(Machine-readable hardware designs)
# # # # #
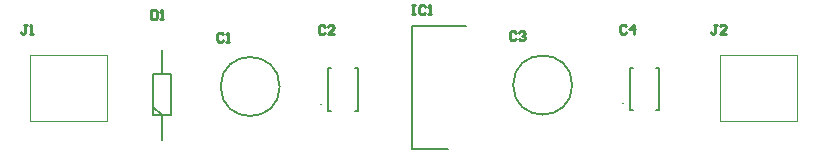
<source format=gto>
G04*
G04 #@! TF.GenerationSoftware,Altium Limited,Altium Designer,25.1.2 (22)*
G04*
G04 Layer_Color=65535*
%FSLAX44Y44*%
%MOMM*%
G71*
G04*
G04 #@! TF.SameCoordinates,34DD9425-CF94-4938-B3C2-8F43EC333B4E*
G04*
G04*
G04 #@! TF.FilePolarity,Positive*
G04*
G01*
G75*
%ADD10C,0.2000*%
%ADD11C,0.1000*%
%ADD12C,0.2540*%
D10*
X243440Y-89060D02*
G03*
X243440Y-89060I-25000J0D01*
G01*
X491090Y-87790D02*
G03*
X491090Y-87790I-25000J0D01*
G01*
X355380Y-38070D02*
X401380D01*
X355380Y-142070D02*
Y-38070D01*
Y-142070D02*
X386080D01*
X136010Y-113510D02*
Y-78510D01*
X151010D01*
Y-113510D02*
Y-78510D01*
X136010Y-113510D02*
X151010D01*
X136010Y-106010D02*
X143510Y-113510D01*
Y-134010D02*
Y-113510D01*
Y-78510D02*
Y-58010D01*
X562450Y-109240D02*
X564950D01*
Y-73240D01*
X562450D02*
X564950D01*
X539950D02*
X542450D01*
X539950Y-109240D02*
Y-73240D01*
Y-109240D02*
X542450D01*
X307180Y-109640D02*
X309680D01*
Y-73640D01*
X307180D02*
X309680D01*
X284680D02*
X287180D01*
X284680Y-109640D02*
Y-73640D01*
Y-109640D02*
X287180D01*
D11*
X534450Y-103740D02*
G03*
X533450Y-103740I-500J0D01*
G01*
D02*
G03*
X534450Y-103740I500J0D01*
G01*
X279180Y-104140D02*
G03*
X278180Y-104140I-500J0D01*
G01*
D02*
G03*
X279180Y-104140I500J0D01*
G01*
X616470Y-117870D02*
Y-62470D01*
X681470D01*
Y-117870D02*
Y-62470D01*
X616470Y-117870D02*
X681470D01*
X32270D02*
Y-62470D01*
X97270D01*
Y-117870D02*
Y-62470D01*
X32270Y-117870D02*
X97270D01*
D12*
X613662Y-36832D02*
X611123D01*
X612393D01*
Y-43180D01*
X611123Y-44450D01*
X609854D01*
X608584Y-43180D01*
X621280Y-44450D02*
X616202D01*
X621280Y-39372D01*
Y-38102D01*
X620010Y-36832D01*
X617471D01*
X616202Y-38102D01*
X29462Y-36832D02*
X26923D01*
X28193D01*
Y-43180D01*
X26923Y-44450D01*
X25654D01*
X24384Y-43180D01*
X32002Y-44450D02*
X34541D01*
X33271D01*
Y-36832D01*
X32002Y-38102D01*
X355092Y-20069D02*
X357631D01*
X356362D01*
Y-27686D01*
X355092D01*
X357631D01*
X366518Y-21338D02*
X365249Y-20069D01*
X362710D01*
X361440Y-21338D01*
Y-26416D01*
X362710Y-27686D01*
X365249D01*
X366518Y-26416D01*
X369058Y-27686D02*
X371597D01*
X370327D01*
Y-20069D01*
X369058Y-21338D01*
X134874Y-24641D02*
Y-32258D01*
X138683D01*
X139952Y-30988D01*
Y-25910D01*
X138683Y-24641D01*
X134874D01*
X142492Y-32258D02*
X145031D01*
X143761D01*
Y-24641D01*
X142492Y-25910D01*
X536954Y-38102D02*
X535685Y-36832D01*
X533146D01*
X531876Y-38102D01*
Y-43180D01*
X533146Y-44450D01*
X535685D01*
X536954Y-43180D01*
X543302Y-44450D02*
Y-36832D01*
X539493Y-40641D01*
X544572D01*
X443482Y-43690D02*
X442213Y-42421D01*
X439674D01*
X438404Y-43690D01*
Y-48768D01*
X439674Y-50038D01*
X442213D01*
X443482Y-48768D01*
X446021Y-43690D02*
X447291Y-42421D01*
X449830D01*
X451100Y-43690D01*
Y-44960D01*
X449830Y-46229D01*
X448561D01*
X449830D01*
X451100Y-47499D01*
Y-48768D01*
X449830Y-50038D01*
X447291D01*
X446021Y-48768D01*
X281684Y-38356D02*
X280415Y-37087D01*
X277876D01*
X276606Y-38356D01*
Y-43434D01*
X277876Y-44704D01*
X280415D01*
X281684Y-43434D01*
X289302Y-44704D02*
X284223D01*
X289302Y-39626D01*
Y-38356D01*
X288032Y-37087D01*
X285493D01*
X284223Y-38356D01*
X195832Y-44960D02*
X194563Y-43691D01*
X192024D01*
X190754Y-44960D01*
Y-50038D01*
X192024Y-51308D01*
X194563D01*
X195832Y-50038D01*
X198372Y-51308D02*
X200911D01*
X199641D01*
Y-43691D01*
X198372Y-44960D01*
M02*

</source>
# # # # #
Only the pictures are to be left out; write out all the other data exactly.

<source format=gto>
G04*
G04 #@! TF.GenerationSoftware,Altium Limited,Altium Designer,25.1.2 (22)*
G04*
G04 Layer_Color=65535*
%FSLAX44Y44*%
%MOMM*%
G71*
G04*
G04 #@! TF.SameCoordinates,34DD9425-CF94-4938-B3C2-8F43EC333B4E*
G04*
G04*
G04 #@! TF.FilePolarity,Positive*
G04*
G01*
G75*
%ADD10C,0.2000*%
%ADD11C,0.1000*%
%ADD12C,0.2540*%
D10*
X243440Y-89060D02*
G03*
X243440Y-89060I-25000J0D01*
G01*
X491090Y-87790D02*
G03*
X491090Y-87790I-25000J0D01*
G01*
X355380Y-38070D02*
X401380D01*
X355380Y-142070D02*
Y-38070D01*
Y-142070D02*
X386080D01*
X136010Y-113510D02*
Y-78510D01*
X151010D01*
Y-113510D02*
Y-78510D01*
X136010Y-113510D02*
X151010D01*
X136010Y-106010D02*
X143510Y-113510D01*
Y-134010D02*
Y-113510D01*
Y-78510D02*
Y-58010D01*
X562450Y-109240D02*
X564950D01*
Y-73240D01*
X562450D02*
X564950D01*
X539950D02*
X542450D01*
X539950Y-109240D02*
Y-73240D01*
Y-109240D02*
X542450D01*
X307180Y-109640D02*
X309680D01*
Y-73640D01*
X307180D02*
X309680D01*
X284680D02*
X287180D01*
X284680Y-109640D02*
Y-73640D01*
Y-109640D02*
X287180D01*
D11*
X534450Y-103740D02*
G03*
X533450Y-103740I-500J0D01*
G01*
D02*
G03*
X534450Y-103740I500J0D01*
G01*
X279180Y-104140D02*
G03*
X278180Y-104140I-500J0D01*
G01*
D02*
G03*
X279180Y-104140I500J0D01*
G01*
X616470Y-117870D02*
Y-62470D01*
X681470D01*
Y-117870D02*
Y-62470D01*
X616470Y-117870D02*
X681470D01*
X32270D02*
Y-62470D01*
X97270D01*
Y-117870D02*
Y-62470D01*
X32270Y-117870D02*
X97270D01*
D12*
X613662Y-36832D02*
X611123D01*
X612393D01*
Y-43180D01*
X611123Y-44450D01*
X609854D01*
X608584Y-43180D01*
X621280Y-44450D02*
X616202D01*
X621280Y-39372D01*
Y-38102D01*
X620010Y-36832D01*
X617471D01*
X616202Y-38102D01*
X29462Y-36832D02*
X26923D01*
X28193D01*
Y-43180D01*
X26923Y-44450D01*
X25654D01*
X24384Y-43180D01*
X32002Y-44450D02*
X34541D01*
X33271D01*
Y-36832D01*
X32002Y-38102D01*
X355092Y-20069D02*
X357631D01*
X356362D01*
Y-27686D01*
X355092D01*
X357631D01*
X366518Y-21338D02*
X365249Y-20069D01*
X362710D01*
X361440Y-21338D01*
Y-26416D01*
X362710Y-27686D01*
X365249D01*
X366518Y-26416D01*
X369058Y-27686D02*
X371597D01*
X370327D01*
Y-20069D01*
X369058Y-21338D01*
X134874Y-24641D02*
Y-32258D01*
X138683D01*
X139952Y-30988D01*
Y-25910D01*
X138683Y-24641D01*
X134874D01*
X142492Y-32258D02*
X145031D01*
X143761D01*
Y-24641D01*
X142492Y-25910D01*
X536954Y-38102D02*
X535685Y-36832D01*
X533146D01*
X531876Y-38102D01*
Y-43180D01*
X533146Y-44450D01*
X535685D01*
X536954Y-43180D01*
X543302Y-44450D02*
Y-36832D01*
X539493Y-40641D01*
X544572D01*
X443482Y-43690D02*
X442213Y-42421D01*
X439674D01*
X438404Y-43690D01*
Y-48768D01*
X439674Y-50038D01*
X442213D01*
X443482Y-48768D01*
X446021Y-43690D02*
X447291Y-42421D01*
X449830D01*
X451100Y-43690D01*
Y-44960D01*
X449830Y-46229D01*
X448561D01*
X449830D01*
X451100Y-47499D01*
Y-48768D01*
X449830Y-50038D01*
X447291D01*
X446021Y-48768D01*
X281684Y-38356D02*
X280415Y-37087D01*
X277876D01*
X276606Y-38356D01*
Y-43434D01*
X277876Y-44704D01*
X280415D01*
X281684Y-43434D01*
X289302Y-44704D02*
X284223D01*
X289302Y-39626D01*
Y-38356D01*
X288032Y-37087D01*
X285493D01*
X284223Y-38356D01*
X195832Y-44960D02*
X194563Y-43691D01*
X192024D01*
X190754Y-44960D01*
Y-50038D01*
X192024Y-51308D01*
X194563D01*
X195832Y-50038D01*
X198372Y-51308D02*
X200911D01*
X199641D01*
Y-43691D01*
X198372Y-44960D01*
M02*

</source>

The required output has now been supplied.